Stewards in Action continues through the end of 2005. Be sure to keep up your monthly donations – many diocesan ministries are depending on them. A new system of parish apportionments will be considered at the November 26 special financial Diocesan Synod. Any new system will not take effect until 2006.

This led a Task Force on Diocesan Ministry and Outreach established by Diocesan Synod two years ago to recommend the windup of SIA. Diocesan Synod last May accepted the recommendation, and SIA will no longer exist after the end of this year. (But donations are still needed till the – see sidebar story on page 1.)

Instead, recommended the Task Force, money for most diocesan ministry should come from the regular assessments each parish sends in the diocese.

To fund ministry and outreach that money from SIA covered, the regular Synod apportionment would have to be raised from 12.1 per cent of parish operating income to 17.75 per cent.

However the Administration and Finance Committee has come up with several other options which reduce the burden on smaller parishes by increasing it somewhat for larger parishes.

Several people attending the archdeaconry meetings have said a single rate would be easier to understand, and treat all parishes equally. Others were concerned that the single rate would result in too large a hit for small parishes – even though Treasurer Stewart said that under the plan no parish would be faced with more than a 20 percent annual increase.

Asked for other “creative” ideas, people at the meetings have suggested a number of ideas: cut diocesan expenditure, raise a large endowment fund, and even raffle automobiles.

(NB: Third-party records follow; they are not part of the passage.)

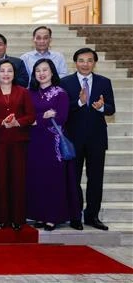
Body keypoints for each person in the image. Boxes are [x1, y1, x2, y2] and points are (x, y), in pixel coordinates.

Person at [60, 48, 116, 231]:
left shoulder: (104, 82)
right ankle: (75, 215)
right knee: (73, 178)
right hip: (73, 138)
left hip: (96, 138)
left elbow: (111, 108)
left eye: (89, 60)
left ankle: (92, 216)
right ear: (75, 62)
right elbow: (62, 110)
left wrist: (101, 107)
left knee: (95, 178)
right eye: (81, 60)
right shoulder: (65, 82)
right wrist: (79, 103)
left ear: (94, 63)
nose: (85, 64)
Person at [26, 58, 82, 231]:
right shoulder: (29, 93)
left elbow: (61, 118)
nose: (41, 74)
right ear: (34, 74)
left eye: (45, 70)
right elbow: (27, 118)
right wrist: (43, 116)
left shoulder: (60, 93)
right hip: (34, 142)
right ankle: (40, 215)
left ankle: (53, 217)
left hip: (53, 143)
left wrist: (38, 119)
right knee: (37, 179)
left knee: (53, 180)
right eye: (38, 71)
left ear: (52, 72)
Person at [0, 60, 35, 231]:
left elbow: (31, 116)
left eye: (9, 71)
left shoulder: (23, 92)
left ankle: (18, 218)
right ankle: (1, 218)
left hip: (19, 143)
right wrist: (1, 123)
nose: (6, 74)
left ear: (14, 74)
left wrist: (17, 123)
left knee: (18, 180)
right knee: (0, 180)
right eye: (2, 71)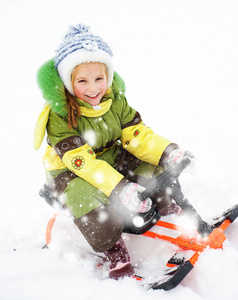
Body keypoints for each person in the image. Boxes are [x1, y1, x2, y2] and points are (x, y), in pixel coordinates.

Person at [34, 23, 192, 280]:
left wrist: (168, 152)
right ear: (67, 82)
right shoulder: (60, 116)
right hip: (70, 172)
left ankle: (163, 206)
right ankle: (113, 249)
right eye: (82, 81)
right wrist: (120, 188)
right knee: (82, 196)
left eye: (99, 78)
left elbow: (137, 135)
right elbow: (82, 162)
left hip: (109, 157)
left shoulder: (114, 100)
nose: (93, 88)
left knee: (148, 168)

“I have been impressed with how people at the meetings generally haven’t just gone to the bottom line but have focused on how we can do ministry together as a diocese,” said the Rev. Paul Borthistle, Director of Parish Support Ministries.

 

A Capilano Archdeaconry meeting to talk about how to resource the new plan for Diocesan Ministry and Outreach met at St. Martin’s,
He said the largest challenge for parishes will be to convince people who have been giving to Stewards in Action over the years that they should not give that money to their parish so the parish can pay a higher assessment.

 

“The ministry is the same,” said Borthistle. “The vehicle for giving will be different.”

Monty Worthington of St. George, Fort Langley, a council member, said he believed that “no parish will be overstressed.”

“We have been here before,” he said, referring to a change in the parish assessment system implemented in 1996. “It was a successful change the last time and it will be this time,” he said, confidently.